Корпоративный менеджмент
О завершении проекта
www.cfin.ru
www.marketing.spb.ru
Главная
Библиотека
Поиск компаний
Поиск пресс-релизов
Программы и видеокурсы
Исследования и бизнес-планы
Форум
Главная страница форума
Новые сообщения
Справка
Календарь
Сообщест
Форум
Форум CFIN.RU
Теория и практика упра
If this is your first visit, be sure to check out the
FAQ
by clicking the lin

——

● **PROBLEM STATEMENT**
Repeat the full set of records above character for character.

● **SOLUTION FOR THIS PROBLEM**
Корпоративный менеджмент
О завершении проекта
www.cfin.ru
www.marketing.spb.ru
Главная
Библиотека
Поиск компаний
Поиск пресс-релизов
Программы и видеокурсы
Исследования и бизнес-планы
Форум
Главная страница форума
Новые сообщения
Справка
Календарь
Сообщест
Форум
Форум CFIN.RU
Теория и практика упра
If this is your first visit, be sure to check out the
FAQ
by clicking the lin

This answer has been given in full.